Society for the Prevention of Cruelty to Animals, Selangor
- Abbreviation: SPCA Selangor
- Formation: 1958; 68 years ago
- Founder: Ruth Spiers
- Type: NGO
- Registration no.: 1320
- Headquarters: Ampang Jaya, Selangor, Malaysia
- Region served: Klang Valley
- Services: Animal shelter
- Chairman: Christine Chin
- Website: spca.org.my

= SPCA Selangor =

Non-profit animal shelter organization in Selangor, Malaysia

The Society for the Prevention of Cruelty to Animals, Selangor (abbreviated: SPCA Selangor) is a non-profit animal shelter in Selangor, Malaysia. The SPCA Selangor was founded by Ruth Spiers in 1958.

SPCA Selangor receives almost 1,100 animals ranging from dogs to rabbits every month. Due to shortage of space and funding, and a 10 percent adoption rate, SPCA Selangor must euthanize many animals each year. The SPCA Selangor aims to become a no-kill facility by 2010.

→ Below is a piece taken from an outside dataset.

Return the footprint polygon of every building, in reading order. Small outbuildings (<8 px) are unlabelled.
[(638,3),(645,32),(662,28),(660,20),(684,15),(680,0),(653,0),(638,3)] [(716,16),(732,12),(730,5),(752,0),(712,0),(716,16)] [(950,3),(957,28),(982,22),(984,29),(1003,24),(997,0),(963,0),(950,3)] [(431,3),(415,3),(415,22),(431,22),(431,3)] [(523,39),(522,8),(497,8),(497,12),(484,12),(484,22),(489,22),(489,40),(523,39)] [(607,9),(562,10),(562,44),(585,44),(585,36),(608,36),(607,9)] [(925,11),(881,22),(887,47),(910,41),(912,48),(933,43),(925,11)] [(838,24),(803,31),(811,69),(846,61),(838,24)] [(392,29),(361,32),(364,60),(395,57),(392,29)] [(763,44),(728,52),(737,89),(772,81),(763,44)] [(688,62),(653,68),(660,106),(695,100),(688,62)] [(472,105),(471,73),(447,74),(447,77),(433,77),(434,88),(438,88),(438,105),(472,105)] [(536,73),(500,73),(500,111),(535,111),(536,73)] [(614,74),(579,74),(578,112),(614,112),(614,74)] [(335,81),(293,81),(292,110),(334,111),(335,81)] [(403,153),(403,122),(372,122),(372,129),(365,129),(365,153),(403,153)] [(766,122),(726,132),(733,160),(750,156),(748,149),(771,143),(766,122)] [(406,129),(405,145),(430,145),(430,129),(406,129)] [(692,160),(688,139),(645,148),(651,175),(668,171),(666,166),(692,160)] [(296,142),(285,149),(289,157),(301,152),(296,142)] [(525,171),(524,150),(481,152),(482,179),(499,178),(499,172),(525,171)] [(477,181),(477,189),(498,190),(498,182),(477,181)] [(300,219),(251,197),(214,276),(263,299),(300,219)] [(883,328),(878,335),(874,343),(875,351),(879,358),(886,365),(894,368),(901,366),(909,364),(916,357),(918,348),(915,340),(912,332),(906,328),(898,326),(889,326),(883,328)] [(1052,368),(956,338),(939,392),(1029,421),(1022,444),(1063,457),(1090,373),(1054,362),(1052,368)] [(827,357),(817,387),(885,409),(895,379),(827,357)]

In addition to operating animal shelters, SPCA Selangor educates the public about responsible pet ownership, lobbies for animal protection and animal control laws, spays and neuters animals, and investigates animal cruelty complaints.

In response, these and other punishments which SPCA Selangor felt were insufficient, SPCA came up with a petition and is appealing to the courts and the law makers to increase the maximum fine of RM200 and/or six months of imprisonment under The Animal Ordinance 1953 to a fine of RM100,000.

SPCA Selangor runs a Stray Free Selangor initiative, which has Tengku Permaisuri Norashikin as a patron.